■ Work task:
Every line below needs to be returned exactly as written.

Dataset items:
================

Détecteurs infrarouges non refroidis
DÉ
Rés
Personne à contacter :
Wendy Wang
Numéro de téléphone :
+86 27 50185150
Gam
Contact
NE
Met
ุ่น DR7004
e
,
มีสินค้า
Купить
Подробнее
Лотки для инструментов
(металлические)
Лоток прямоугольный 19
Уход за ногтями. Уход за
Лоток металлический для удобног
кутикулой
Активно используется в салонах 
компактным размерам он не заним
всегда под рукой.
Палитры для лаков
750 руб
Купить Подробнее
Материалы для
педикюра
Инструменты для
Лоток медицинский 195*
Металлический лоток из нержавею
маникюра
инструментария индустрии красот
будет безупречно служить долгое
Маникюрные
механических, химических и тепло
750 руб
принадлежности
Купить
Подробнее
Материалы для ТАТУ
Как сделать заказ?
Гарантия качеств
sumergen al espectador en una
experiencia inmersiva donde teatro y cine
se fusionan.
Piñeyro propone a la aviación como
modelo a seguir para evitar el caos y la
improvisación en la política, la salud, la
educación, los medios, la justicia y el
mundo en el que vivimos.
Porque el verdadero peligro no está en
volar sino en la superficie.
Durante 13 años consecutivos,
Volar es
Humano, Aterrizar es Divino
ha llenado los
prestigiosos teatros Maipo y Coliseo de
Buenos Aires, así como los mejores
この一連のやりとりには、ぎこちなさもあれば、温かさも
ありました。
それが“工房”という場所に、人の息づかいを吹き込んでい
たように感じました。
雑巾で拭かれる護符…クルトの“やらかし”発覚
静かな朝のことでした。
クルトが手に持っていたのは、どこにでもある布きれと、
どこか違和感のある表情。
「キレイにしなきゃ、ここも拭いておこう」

================

■ Exercise answer:
Détecteurs infrarouges non refroidis
DÉ
Rés
Personne à contacter :
Wendy Wang
Numéro de téléphone :
+86 27 50185150
Gam
Contact
NE
Met
ุ่น DR7004
e
,
มีสินค้า
Купить
Подробнее
Лотки для инструментов
(металлические)
Лоток прямоугольный 19
Уход за ногтями. Уход за
Лоток металлический для удобног
кутикулой
Активно используется в салонах 
компактным размерам он не заним
всегда под рукой.
Палитры для лаков
750 руб
Купить Подробнее
Материалы для
педикюра
Инструменты для
Лоток медицинский 195*
Металлический лоток из нержавею
маникюра
инструментария индустрии красот
будет безупречно служить долгое
Маникюрные
механических, химических и тепло
750 руб
принадлежности
Купить
Подробнее
Материалы для ТАТУ
Как сделать заказ?
Гарантия качеств
sumergen al espectador en una
experiencia inmersiva donde teatro y cine
se fusionan.
Piñeyro propone a la aviación como
modelo a seguir para evitar el caos y la
improvisación en la política, la salud, la
educación, los medios, la justicia y el
mundo en el que vivimos.
Porque el verdadero peligro no está en
volar sino en la superficie.
Durante 13 años consecutivos,
Volar es
Humano, Aterrizar es Divino
ha llenado los
prestigiosos teatros Maipo y Coliseo de
Buenos Aires, así como los mejores
この一連のやりとりには、ぎこちなさもあれば、温かさも
ありました。
それが“工房”という場所に、人の息づかいを吹き込んでい
たように感じました。
雑巾で拭かれる護符…クルトの“やらかし”発覚
静かな朝のことでした。
クルトが手に持っていたのは、どこにでもある布きれと、
どこか違和感のある表情。
「キレイにしなきゃ、ここも拭いておこう」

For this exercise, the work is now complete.